I asked him what was wrong, and he peeled back the gauze and showed me a couple of paired puncture wounds, one of them deep, a hole in his hand, like a tiny, red, manhole without its cover. It looked even worse than it was, being filled with a clear, unnatural-looking gooey substance that I belatedly realized must be antibiotic ointment. His hand shook slightly, and I noticed he tried not to move his fingers. He wrapped up his hand again.

"Joy's work," he explained, with some humor.

"Joy doesn't have teeth like that," I said. He rolled his eyes.

"The teeth belong to Elmo," he said. "Joy bandaged my hand. She said I'm almost as sweet and loyal as a dog, so she guessed she could work on me. And we don't want the bite reported. He's had all his shots and I've had mine, but still...."

"I thought you said Elmo is getting better?"

"He is. Believe it or not, I think this is improvement."

I should explain that Elmo is the dog Eddie has been trying to train for the last two months or so. His assignment, the thing he has to do to earn his mastery, is to train a dog as a therapy animal whom even Eddie thinks cannot be trained. The first hard part was finding a dog he honestly considered untrainable, when lots of dogs who would merely be difficult to train beckoned at the shelters. And then there was the philosophical problem of being assigned to train an untrainable dog.

"If I succeed, and end up with a trained therapy dog," Eddie had said to me, "does that mean I have to start over with a new dog? Or, if I fail with the dog, does that mean I've failed my assignment and I have to start over with a new dog? Or just not earn my ring?"

None of us have ever heard of a candidate who wanted to earn the green ring and couldn't do it, but there's always the fear one of us could be the first. The masters like to assign impossible tasks, after all, like training an untrainable dog.

"Are they trying to teach me to handle failure, or trying to teach me not to give up on long-shot dogs?"

But all such philosophizing and worrying went out the window in mid-April when Eddie found, and more or less fell in love with Elmo, an unsocialized and deeply traumatized animal whom three rescue organizations had each independently examined, despaired of, and left at the kill shelter. Eddie took him, moved him in to one of the barns on campus, and hasn't looked back.

It took until almost June to get Elmo moved in and settled then treated for various physical ailments so he could concentrate on his training. And then Eddie started working and, his optimistic assertions to the contrary, made no progress at all.

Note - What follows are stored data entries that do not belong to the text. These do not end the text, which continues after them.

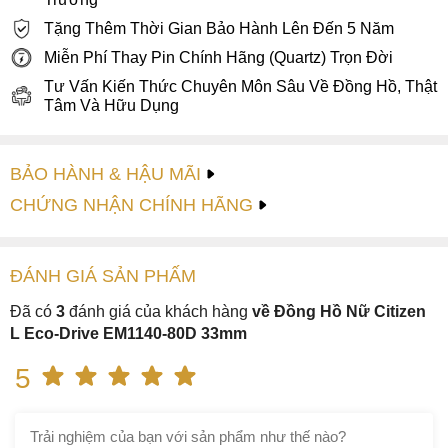
Tặng Thêm Thời Gian Bảo Hành Lên Đến 5 Năm
Miễn Phí Thay Pin Chính Hãng (Quartz) Trọn Đời
Tư Vấn Kiến Thức Chuyên Môn Sâu Về Đồng Hồ, Thật
Tâm Và Hữu Dụng
BẢO HÀNH & HẬU MÃI
CHỨNG NHẬN CHÍNH HÃNG
ĐÁNH GIÁ
SẢN PHẤM
Đã có
3
đánh giá của khách hàng
về Đồng Hồ Nữ Citizen
L Eco-Drive EM1140-80D 33mm
5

"He's scared," Eddie admitted. "He's scared of me, he's scared of strange noises, he's scared of the other dogs....He won't make eye contact with me, won't take treats, won't let us take his food bowl when he's done with it...." I'd seen the inside of Elmo's barn just once since he moved in, and there were 14 empty dog bowls inside, plus the one he was eating from. That was the morning of his eighth day. Since then, I'd learned, they had build a dividing wall of straw bales down the middle of the barn, with a kind of door in it for Elmo, so they could clean one half while he was in the other.

So, now this bite.

"How do you figure getting bitten is progress?" I asked.

"He was so scared after he did it," Eddie answered. "He thought I was going to kill him--and there are people who would have. But I didn't. And I won't. And afterwards, while I was huddling in the corner trying to get my head clear of the pain so I could do something, he came up to me. He seemed sympathetic. He's never approached me before. I think he likes me."